▸ PROVIDED TEXT:
'''
The Vanities: Weapons of Mass Production: the songs that inspired '2001'

The Vanities: Weapons of Mass Production: the songs that inspired ‘2001’

The Vanities frontman, Rhys Bradley, talks us through the sonic influences behind the band’s self-produced new album, 2001.

Having entered the fray back in 2001, our initial forays into recording took place at a time when the affordable modern technologies so widely available today weren’t quite there yet (although the KLF might dispute this).  As such, our early efforts at committing music to tape were done under the supervision of some of the finest local producers on the Cardiff scene.

As The Vanities, we recorded our early work with Rohan Tarry, producer extraordinaire at Warwick Hall of Sound who recorded EVERY band on the scene at the turn of the millennium.  This was sandwiched by many sessions with veteran Cardiff producer and recording engineer Paul Durrant, at his early digs in Grass Roots right the way through to the fine Stir Studios. 

Also of note was a leftfield collaboration with the great Tony Hadley behind the mixing desk. 

Indeed, whilst most people would instinctively think of Tony as THE voice and a showman in the truest sense, it seems a little-known fact that he’s also a highly accomplished producer, as comfortable it would seem behind the mixing console as he is behind the microphone.

For our album, 2001, we decided it was time to go it alone and make the record ourselves.  Here are some of the tracks that influenced this particular musical odyssey.


The band are massive fans of Butler-era Suede and consider their 1994 opus, Dog Man Star, to be a bona fide masterpiece.  Indeed, even listening to the record today, I can barely begin to comprehend how they knitted this sonic tapestry together, such is the scale of its ambition.  I love the dark and foreboding atmosphere created on ‘Daddy’s Speeding‘, particularly the panting effect on the trippy choruses, something I was keen to ape on ‘Love Is the News‘.  This was achieved courtesy of my golden retriever Sulley who, after a particularly strenuous game of fetch at Caedelyn Park, was able to provide some excellent panting samples which were manipulated into the effect you can hear on the track.  I must stress at this point that no animals were harmed during the making of the record (only the band themselves).
'''
▸ ENTRIES PROVIDED:
'''
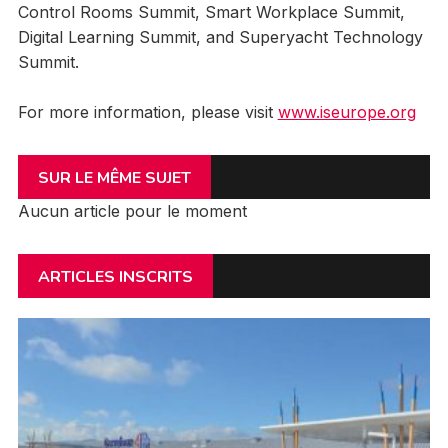
Control Rooms Summit, Smart Workplace Summit,
Digital Learning Summit, and Superyacht Technology
Summit.
For more information, please visit
www.iseurope.org
SUR LE MÊME SUJET
Aucun article pour le moment
ARTICLES INSCRITS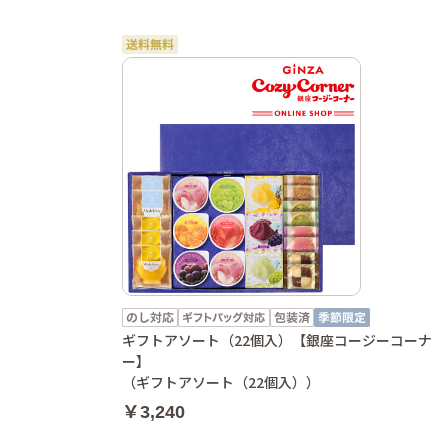
ギフトアソート（22個入）【銀座コージーコーナ
ー】
（ギフトアソート（22個入））
￥3,240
'''
▸ TASK ITEM A:
In the piece on The Vanities' album 2001, which Suede song's panting effect did Rhys Bradley want to copy on 'Love Is the News'?
▸ TASK ITEM B:
Do these statements agree with the piece on The Vanities' album 2001? Answer yes or no for each and quote the deciding words.
(i) The band recorded its early work with Rohan Tarry.
(ii) Paul Durrant produced the album 2001.
(iii) Suede's Dog Man Star came out in 1994.

▸ REPLY A:
'Daddy's Speeding'

▸ REPLY B:
(i) Yes: "we recorded our early work with Rohan Tarry, producer extraordinaire at Warwick Hall of Sound"
(ii) No: "For our album, 2001, we decided it was time to go it alone and make the record ourselves."
(iii) Yes: "their 1994 opus, Dog Man Star"